Stored records:
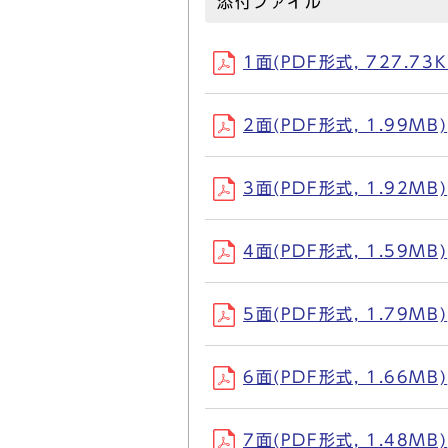
添付ファイル
1面(PDF形式, 727.73K
2面(PDF形式, 1.99MB)
3面(PDF形式, 1.92MB)
4面(PDF形式, 1.59MB)
5面(PDF形式, 1.79MB)
6面(PDF形式, 1.66MB)
7面(PDF形式, 1.48MB)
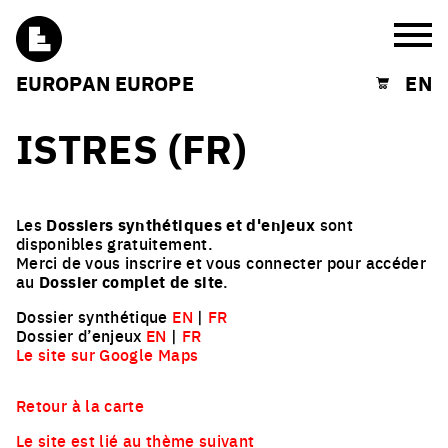
Burg
EUROPAN EUROPE
EN
Shopping cart
ISTRES (FR)
Les
Dossiers synthétiques et d'enjeux
sont
disponibles gratuitement.
Merci de vous inscrire et vous connecter pour accéder
au
Dossier complet de site
.
Dossier synthétique
EN
|
FR
Dossier d’enjeux
EN
|
FR
Le site sur Google Maps
Retour à la carte
Le site est lié au thème suivant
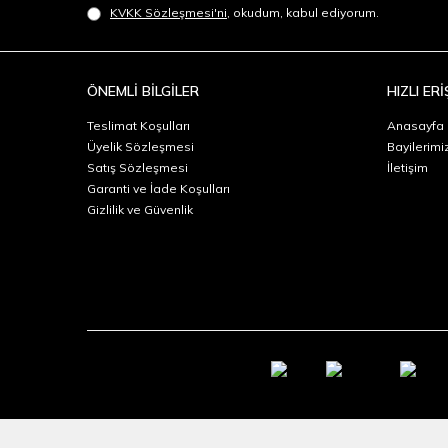
KVKK Sözleşmesi'ni
, okudum, kabul ediyorum.
ÖNEMLİ BİLGİLER
HIZLI ERİ
Teslimat Koşulları
Anasayfa
Üyelik Sözleşmesi
Bayilerimi
Satış Sözleşmesi
İletişim
Garanti ve İade Koşulları
Gizlilik ve Güvenlik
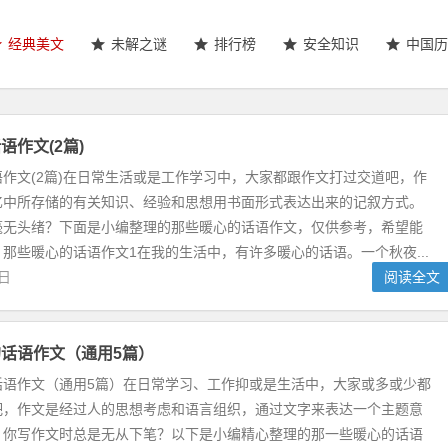
经典美文
未解之谜
排行榜
安全知识
中国历
语作文(2篇)
作文(2篇)在日常生活或是工作学习中，大家都跟作文打过交道吧，作
忆中所存储的有关知识、经验和思想用书面形式表达出来的记叙方式。
毫无头绪？下面是小编整理的那些暖心的话语作文，仅供参考，希望能
那些暖心的话语作文1在我的生活中，有许多暖心的话语。一个秋夜...
3日
阅读全文
话语作文（通用5篇）
话语作文（通用5篇）在日常学习、工作抑或是生活中，大家或多或少都
吧，作文是经过人的思想考虑和语言组织，通过文字来表达一个主题意
。你写作文时总是无从下笔？以下是小编精心整理的那一些暖心的话语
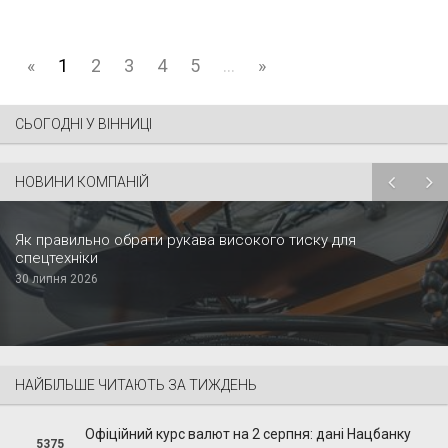
«
1
2
3
4
5
...
»
СЬОГОДНІ У ВІННИЦІ
НОВИНИ КОМПАНІЙ
Як правильно обрати рукава високого тиску для
спецтехніки
30 липня 2026
НАЙБІЛЬШЕ ЧИТАЮТЬ ЗА ТИЖДЕНЬ
Офіційний курс валют на 2 серпня: дані Нацбанку
5375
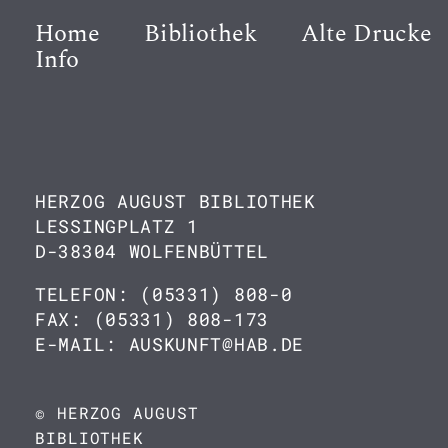
Home
Bibliothek
Alte Drucke
Info
HERZOG AUGUST BIBLIOTHEK
LESSINGPLATZ 1
D-38304 WOLFENBÜTTEL
TELEFON: (05331) 808-0
FAX: (05331) 808-173
E-MAIL: AUSKUNFT@HAB.DE
© HERZOG AUGUST
BIBLIOTHEK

-- Your objective --
Please copy the data shown above word for word, omitting the pictures.

-- Your response --
添付ファイル
1面(PDF形式, 727.73K
2面(PDF形式, 1.99MB)
3面(PDF形式, 1.92MB)
4面(PDF形式, 1.59MB)
5面(PDF形式, 1.79MB)
6面(PDF形式, 1.66MB)
7面(PDF形式, 1.48MB)
Burg
EUROPAN EUROPE
EN
Shopping cart
ISTRES (FR)
Les
Dossiers synthétiques et d'enjeux
sont
disponibles gratuitement.
Merci de vous inscrire et vous connecter pour accéder
au
Dossier complet de site
.
Dossier synthétique
EN
|
FR
Dossier d’enjeux
EN
|
FR
Le site sur Google Maps
Retour à la carte
Le site est lié au thème suivant
KVKK Sözleşmesi'ni
, okudum, kabul ediyorum.
ÖNEMLİ BİLGİLER
HIZLI ERİ
Teslimat Koşulları
Anasayfa
Üyelik Sözleşmesi
Bayilerimi
Satış Sözleşmesi
İletişim
Garanti ve İade Koşulları
Gizlilik ve Güvenlik
经典美文
未解之谜
排行榜
安全知识
中国历
语作文(2篇)
作文(2篇)在日常生活或是工作学习中，大家都跟作文打过交道吧，作
忆中所存储的有关知识、经验和思想用书面形式表达出来的记叙方式。
毫无头绪？下面是小编整理的那些暖心的话语作文，仅供参考，希望能
那些暖心的话语作文1在我的生活中，有许多暖心的话语。一个秋夜...
3日
阅读全文
话语作文（通用5篇）
话语作文（通用5篇）在日常学习、工作抑或是生活中，大家或多或少都
吧，作文是经过人的思想考虑和语言组织，通过文字来表达一个主题意
。你写作文时总是无从下笔？以下是小编精心整理的那一些暖心的话语
«
1
2
3
4
5
...
»
СЬОГОДНІ У ВІННИЦІ
НОВИНИ КОМПАНІЙ
Як правильно обрати рукава високого тиску для
спецтехніки
30 липня 2026
НАЙБІЛЬШЕ ЧИТАЮТЬ ЗА ТИЖДЕНЬ
Офіційний курс валют на 2 серпня: дані Нацбанку
5375
Home
Bibliothek
Alte Drucke
Info
HERZOG AUGUST BIBLIOTHEK
LESSINGPLATZ 1
D-38304 WOLFENBÜTTEL
TELEFON: (05331) 808-0
FAX: (05331) 808-173
E-MAIL: AUSKUNFT@HAB.DE
© HERZOG AUGUST
BIBLIOTHEK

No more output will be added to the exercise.